Greaves put his hand on the door handle, dragging himself to his feet. The other hand touched the stream of blood that had burst in his nose, around his eyes, and probably on his sclera, as well, leaving what was sure to be unsightly red spotches in the whites of his eyes.

The sneaky little bitch! She had led him into a trap and suck-erpunched him! He was so angry, he almost squeezed Silva’s hiccuping lungs closed, but that would be wasteful.

Levine stood in the clearing, frozen still, eyes wide. Afraid to speak or move. God, was it always to be his fate to be surrounded by cowards who shit themselves at the faintest whiff of difficulty?

If she did not move or say something in five seconds, he would kill her, too, and never count the cost.
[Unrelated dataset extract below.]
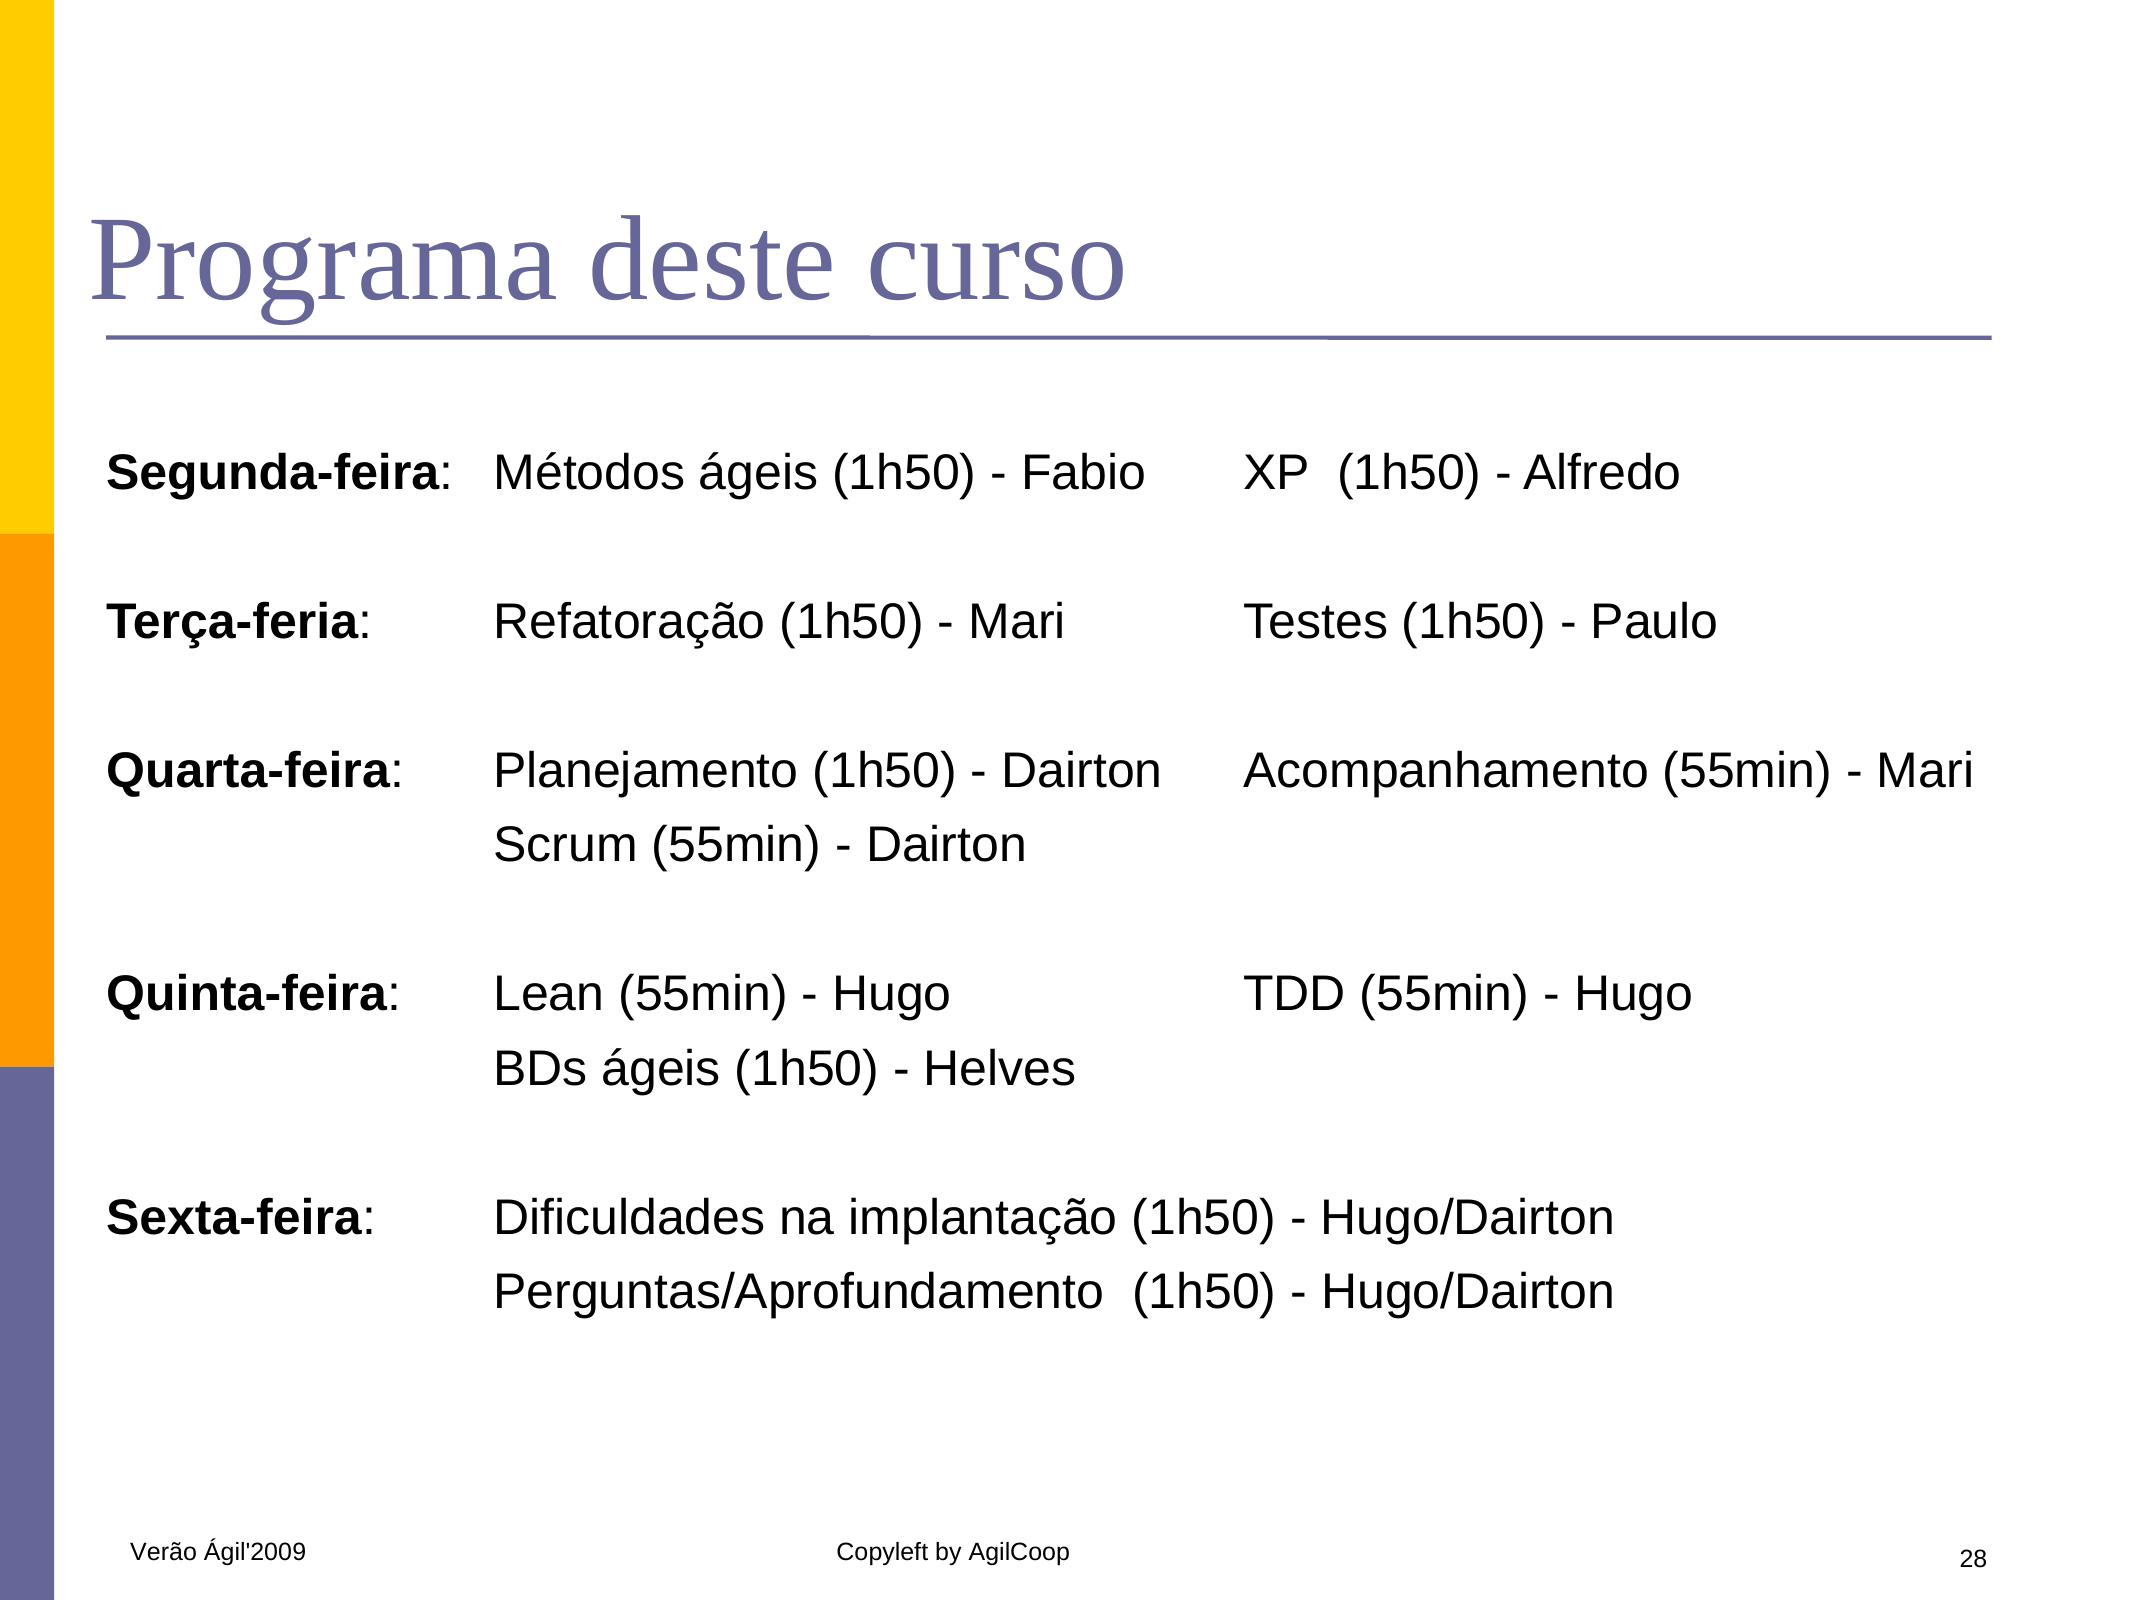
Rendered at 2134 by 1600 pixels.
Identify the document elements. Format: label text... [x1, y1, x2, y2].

Five, four, three— “A tissue, sir?” She dug in her purse, handed him a packet.

He plucked one out, pressed it sullenly to his bleeding nose.

Lara Kirk and her ogre were on foot. No way could they be outside his range. Which meant Kirk’s shield was fully as strong and impervious as Geoff’s, and that she could lower it and raise it at will.

Greaves did a telepathic check of his enhanced commandos, all drawn from his own elite security squad, the ones who traveled with himself and Geoff at all times. None of them had engaged yet.

He gestured impatiently toward Silva. “Get him up. Get out there and help look for those two. Both of you.”

Miranda’s eyelids fluttered, and her gaze dropped to her houndstooth pencil skirt, the sheer black hose, the costly four-inch heels. Vain, useless bitch. “Me, sir?”

“Of course, you,” he said, pitiless. “Both of you. There’s a lot of ground to cover.”

Silva struggled to his feet. He wore dress shoes, and his Armani suit was somewhat the worse for wear, with mud on his knees and chest. He and Miranda headed into the forest with gingerly steps.

Greaves tried again to scan for Lara Kirk. The flat silence felt like Carol’s punishing silence. Like Geoff’s . . .

Like Geoff’s. Of course it did. Of course.

He composed himself to stillness, and brought the crazy-making quality of Geoff’s silence clearly to his mind. The heaviness of it, the feeling of constant rebuke. His son’s silence was a mirror, highlighting his father’s sins, flaws, crimes.

It was painful to dwell upon, but he kept grimly at it, until something like Geoff’s shield began to shimmer on the edge of his consciousness. Almost there . . . and he lost it again.

He tried again, making his mind soft . . .

Yes! He’d felt it. Not exactly like Geoff, but similar, and he— Sir? It was Miranda, pinging him telepathically. There’s a— I AM CONCENTRATING! He punched the sharply articulated thought back at her, together with a punishing stab of mental energy that was liable to affect her sleep and digestion for days. Stupid cow.